[Data entries]

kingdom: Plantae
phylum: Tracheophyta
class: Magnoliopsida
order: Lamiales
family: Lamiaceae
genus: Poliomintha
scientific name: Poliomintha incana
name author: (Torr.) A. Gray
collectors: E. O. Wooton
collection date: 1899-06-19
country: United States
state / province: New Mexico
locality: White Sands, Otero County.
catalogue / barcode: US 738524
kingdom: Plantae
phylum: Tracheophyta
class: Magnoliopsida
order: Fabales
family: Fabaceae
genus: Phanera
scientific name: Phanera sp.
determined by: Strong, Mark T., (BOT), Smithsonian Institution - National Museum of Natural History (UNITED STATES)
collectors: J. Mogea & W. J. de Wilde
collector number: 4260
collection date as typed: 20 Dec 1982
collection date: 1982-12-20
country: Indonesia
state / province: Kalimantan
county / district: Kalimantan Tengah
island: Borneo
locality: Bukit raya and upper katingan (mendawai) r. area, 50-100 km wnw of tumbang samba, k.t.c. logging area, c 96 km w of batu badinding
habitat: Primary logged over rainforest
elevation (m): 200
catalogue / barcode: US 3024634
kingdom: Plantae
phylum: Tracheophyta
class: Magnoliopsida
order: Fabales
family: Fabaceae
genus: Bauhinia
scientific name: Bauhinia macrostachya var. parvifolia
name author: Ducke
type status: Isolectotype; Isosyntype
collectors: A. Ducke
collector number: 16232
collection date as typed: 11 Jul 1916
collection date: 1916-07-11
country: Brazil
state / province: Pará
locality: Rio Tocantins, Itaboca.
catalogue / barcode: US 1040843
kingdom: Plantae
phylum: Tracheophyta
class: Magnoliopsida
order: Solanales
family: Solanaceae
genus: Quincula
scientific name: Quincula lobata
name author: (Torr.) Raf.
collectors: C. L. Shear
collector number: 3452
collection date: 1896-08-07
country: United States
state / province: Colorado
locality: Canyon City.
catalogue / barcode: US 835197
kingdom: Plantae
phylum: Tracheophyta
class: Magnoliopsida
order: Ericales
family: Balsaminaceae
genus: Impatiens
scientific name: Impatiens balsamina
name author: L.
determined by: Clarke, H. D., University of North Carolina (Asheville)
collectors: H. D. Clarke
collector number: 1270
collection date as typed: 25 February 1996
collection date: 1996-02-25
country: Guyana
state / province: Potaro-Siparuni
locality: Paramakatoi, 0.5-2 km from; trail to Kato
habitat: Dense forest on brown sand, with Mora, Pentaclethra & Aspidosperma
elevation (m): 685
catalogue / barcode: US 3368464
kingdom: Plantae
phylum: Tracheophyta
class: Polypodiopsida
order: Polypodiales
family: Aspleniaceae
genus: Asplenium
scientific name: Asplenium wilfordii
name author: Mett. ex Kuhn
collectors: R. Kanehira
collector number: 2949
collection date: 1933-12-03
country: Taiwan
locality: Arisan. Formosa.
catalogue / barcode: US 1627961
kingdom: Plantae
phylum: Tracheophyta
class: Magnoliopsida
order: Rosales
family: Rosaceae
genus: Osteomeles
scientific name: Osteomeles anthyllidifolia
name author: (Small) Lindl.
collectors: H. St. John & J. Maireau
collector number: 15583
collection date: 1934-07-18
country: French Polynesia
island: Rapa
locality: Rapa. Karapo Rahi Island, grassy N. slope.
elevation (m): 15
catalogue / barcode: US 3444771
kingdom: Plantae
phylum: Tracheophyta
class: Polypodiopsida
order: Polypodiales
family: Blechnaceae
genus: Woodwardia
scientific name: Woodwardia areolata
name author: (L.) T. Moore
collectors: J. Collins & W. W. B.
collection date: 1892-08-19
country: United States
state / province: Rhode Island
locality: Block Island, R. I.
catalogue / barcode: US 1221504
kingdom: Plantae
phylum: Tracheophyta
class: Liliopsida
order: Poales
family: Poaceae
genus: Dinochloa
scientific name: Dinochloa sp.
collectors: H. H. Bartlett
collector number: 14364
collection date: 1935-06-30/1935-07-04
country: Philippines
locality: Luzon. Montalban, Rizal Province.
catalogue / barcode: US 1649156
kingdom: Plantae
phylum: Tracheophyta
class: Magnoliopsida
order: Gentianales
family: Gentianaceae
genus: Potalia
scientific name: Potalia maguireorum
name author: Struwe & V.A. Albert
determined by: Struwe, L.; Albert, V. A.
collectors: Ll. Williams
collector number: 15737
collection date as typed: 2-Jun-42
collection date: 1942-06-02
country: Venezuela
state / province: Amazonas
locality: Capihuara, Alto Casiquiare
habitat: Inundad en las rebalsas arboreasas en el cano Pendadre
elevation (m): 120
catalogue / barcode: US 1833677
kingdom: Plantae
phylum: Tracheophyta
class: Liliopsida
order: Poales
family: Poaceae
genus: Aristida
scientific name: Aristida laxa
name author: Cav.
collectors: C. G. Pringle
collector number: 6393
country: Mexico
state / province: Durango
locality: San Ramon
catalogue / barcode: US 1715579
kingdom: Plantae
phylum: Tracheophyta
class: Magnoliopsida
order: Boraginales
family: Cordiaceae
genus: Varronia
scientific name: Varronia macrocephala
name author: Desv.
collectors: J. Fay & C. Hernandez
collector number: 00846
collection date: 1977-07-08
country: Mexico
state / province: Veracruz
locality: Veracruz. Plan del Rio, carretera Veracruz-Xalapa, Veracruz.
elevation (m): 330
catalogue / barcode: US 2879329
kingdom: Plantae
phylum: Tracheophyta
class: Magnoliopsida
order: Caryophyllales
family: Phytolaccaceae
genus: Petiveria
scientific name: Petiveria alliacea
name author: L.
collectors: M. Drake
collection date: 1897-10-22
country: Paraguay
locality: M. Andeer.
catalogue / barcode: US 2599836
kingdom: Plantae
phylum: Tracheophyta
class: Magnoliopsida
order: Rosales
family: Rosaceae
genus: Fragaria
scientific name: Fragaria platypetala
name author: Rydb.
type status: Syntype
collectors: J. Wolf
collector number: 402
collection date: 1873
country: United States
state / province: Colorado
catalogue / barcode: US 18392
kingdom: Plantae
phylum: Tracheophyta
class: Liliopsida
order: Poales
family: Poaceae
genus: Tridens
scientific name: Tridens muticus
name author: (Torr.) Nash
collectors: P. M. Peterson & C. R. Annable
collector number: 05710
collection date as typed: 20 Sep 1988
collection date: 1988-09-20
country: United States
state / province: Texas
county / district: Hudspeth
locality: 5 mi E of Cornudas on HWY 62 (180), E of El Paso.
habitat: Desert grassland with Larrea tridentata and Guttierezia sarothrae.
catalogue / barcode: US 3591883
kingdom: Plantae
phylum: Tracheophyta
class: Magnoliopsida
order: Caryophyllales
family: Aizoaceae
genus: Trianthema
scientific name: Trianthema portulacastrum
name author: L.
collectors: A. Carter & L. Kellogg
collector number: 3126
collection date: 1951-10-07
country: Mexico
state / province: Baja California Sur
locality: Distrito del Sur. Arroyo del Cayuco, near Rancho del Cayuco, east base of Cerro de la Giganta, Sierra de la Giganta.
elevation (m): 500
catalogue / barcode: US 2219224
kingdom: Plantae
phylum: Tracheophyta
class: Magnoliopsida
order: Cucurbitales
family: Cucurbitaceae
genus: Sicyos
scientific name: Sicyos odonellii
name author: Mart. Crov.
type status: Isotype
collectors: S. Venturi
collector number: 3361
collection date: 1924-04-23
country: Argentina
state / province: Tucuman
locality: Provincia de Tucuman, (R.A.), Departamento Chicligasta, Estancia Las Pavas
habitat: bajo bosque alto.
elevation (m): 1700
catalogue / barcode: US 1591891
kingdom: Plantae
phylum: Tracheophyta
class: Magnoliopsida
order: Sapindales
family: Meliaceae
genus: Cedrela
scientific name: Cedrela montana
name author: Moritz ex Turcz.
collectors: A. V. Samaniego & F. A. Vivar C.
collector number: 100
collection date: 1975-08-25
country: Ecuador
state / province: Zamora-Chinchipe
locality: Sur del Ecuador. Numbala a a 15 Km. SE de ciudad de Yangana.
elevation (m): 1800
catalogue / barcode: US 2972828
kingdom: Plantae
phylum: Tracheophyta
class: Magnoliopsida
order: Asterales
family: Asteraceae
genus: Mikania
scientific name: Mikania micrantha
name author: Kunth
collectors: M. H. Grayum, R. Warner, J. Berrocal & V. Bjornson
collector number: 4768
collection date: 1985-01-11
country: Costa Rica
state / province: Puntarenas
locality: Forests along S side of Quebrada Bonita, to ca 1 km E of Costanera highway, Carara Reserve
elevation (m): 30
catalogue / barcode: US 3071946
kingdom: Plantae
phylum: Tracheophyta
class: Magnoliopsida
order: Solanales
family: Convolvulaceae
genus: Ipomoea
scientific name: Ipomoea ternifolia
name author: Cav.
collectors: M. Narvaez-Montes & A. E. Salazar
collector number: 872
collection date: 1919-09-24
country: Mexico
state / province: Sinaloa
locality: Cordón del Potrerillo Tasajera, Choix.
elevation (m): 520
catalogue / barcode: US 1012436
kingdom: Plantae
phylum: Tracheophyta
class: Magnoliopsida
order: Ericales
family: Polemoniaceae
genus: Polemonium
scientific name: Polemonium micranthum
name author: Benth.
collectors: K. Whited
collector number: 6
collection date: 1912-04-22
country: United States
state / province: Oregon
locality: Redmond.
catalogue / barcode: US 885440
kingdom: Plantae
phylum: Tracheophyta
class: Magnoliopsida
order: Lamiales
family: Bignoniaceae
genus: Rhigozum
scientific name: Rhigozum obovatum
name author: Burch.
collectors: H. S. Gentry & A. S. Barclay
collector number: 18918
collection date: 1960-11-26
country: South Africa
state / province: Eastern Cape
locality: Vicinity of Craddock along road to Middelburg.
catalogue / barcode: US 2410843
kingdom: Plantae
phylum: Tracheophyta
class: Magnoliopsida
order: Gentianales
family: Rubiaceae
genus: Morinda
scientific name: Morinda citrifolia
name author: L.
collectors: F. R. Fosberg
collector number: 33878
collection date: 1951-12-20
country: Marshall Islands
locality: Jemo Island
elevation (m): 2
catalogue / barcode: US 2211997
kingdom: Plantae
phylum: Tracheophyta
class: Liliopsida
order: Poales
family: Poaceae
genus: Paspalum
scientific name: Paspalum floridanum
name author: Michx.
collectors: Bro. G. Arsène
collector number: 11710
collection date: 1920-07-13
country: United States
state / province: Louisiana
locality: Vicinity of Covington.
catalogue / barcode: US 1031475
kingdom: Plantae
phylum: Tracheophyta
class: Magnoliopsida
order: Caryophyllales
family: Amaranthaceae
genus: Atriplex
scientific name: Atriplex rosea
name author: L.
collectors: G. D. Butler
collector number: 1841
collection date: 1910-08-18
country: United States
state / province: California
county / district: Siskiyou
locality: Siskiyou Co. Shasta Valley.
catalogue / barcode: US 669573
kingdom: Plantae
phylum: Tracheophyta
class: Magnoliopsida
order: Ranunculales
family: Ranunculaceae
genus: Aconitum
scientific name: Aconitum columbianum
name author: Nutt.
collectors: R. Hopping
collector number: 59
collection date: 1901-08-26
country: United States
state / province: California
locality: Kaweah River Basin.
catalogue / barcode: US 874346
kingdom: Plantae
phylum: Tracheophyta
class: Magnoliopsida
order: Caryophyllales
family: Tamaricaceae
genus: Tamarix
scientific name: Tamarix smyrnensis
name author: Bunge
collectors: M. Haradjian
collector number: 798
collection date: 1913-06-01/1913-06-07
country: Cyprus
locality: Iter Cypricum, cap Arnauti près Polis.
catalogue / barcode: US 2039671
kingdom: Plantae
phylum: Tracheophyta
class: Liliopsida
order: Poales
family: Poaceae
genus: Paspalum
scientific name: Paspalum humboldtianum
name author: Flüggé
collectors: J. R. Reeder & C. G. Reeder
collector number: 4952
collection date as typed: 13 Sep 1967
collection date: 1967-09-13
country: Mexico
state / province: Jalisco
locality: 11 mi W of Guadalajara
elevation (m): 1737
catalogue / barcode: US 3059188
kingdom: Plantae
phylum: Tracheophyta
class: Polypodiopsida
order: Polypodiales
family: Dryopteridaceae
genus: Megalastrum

_Instructions to follow_: Copy out the stretch of the data above from the line containing "country: Argentina" through the line containing "catalogue / barcode: US 1012436", character for character, with both of those lines included.

_Response_:
country: Argentina
state / province: Tucuman
locality: Provincia de Tucuman, (R.A.), Departamento Chicligasta, Estancia Las Pavas
habitat: bajo bosque alto.
elevation (m): 1700
catalogue / barcode: US 1591891
kingdom: Plantae
phylum: Tracheophyta
class: Magnoliopsida
order: Sapindales
family: Meliaceae
genus: Cedrela
scientific name: Cedrela montana
name author: Moritz ex Turcz.
collectors: A. V. Samaniego & F. A. Vivar C.
collector number: 100
collection date: 1975-08-25
country: Ecuador
state / province: Zamora-Chinchipe
locality: Sur del Ecuador. Numbala a a 15 Km. SE de ciudad de Yangana.
elevation (m): 1800
catalogue / barcode: US 2972828
kingdom: Plantae
phylum: Tracheophyta
class: Magnoliopsida
order: Asterales
family: Asteraceae
genus: Mikania
scientific name: Mikania micrantha
name author: Kunth
collectors: M. H. Grayum, R. Warner, J. Berrocal & V. Bjornson
collector number: 4768
collection date: 1985-01-11
country: Costa Rica
state / province: Puntarenas
locality: Forests along S side of Quebrada Bonita, to ca 1 km E of Costanera highway, Carara Reserve
elevation (m): 30
catalogue / barcode: US 3071946
kingdom: Plantae
phylum: Tracheophyta
class: Magnoliopsida
order: Solanales
family: Convolvulaceae
genus: Ipomoea
scientific name: Ipomoea ternifolia
name author: Cav.
collectors: M. Narvaez-Montes & A. E. Salazar
collector number: 872
collection date: 1919-09-24
country: Mexico
state / province: Sinaloa
locality: Cordón del Potrerillo Tasajera, Choix.
elevation (m): 520
catalogue / barcode: US 1012436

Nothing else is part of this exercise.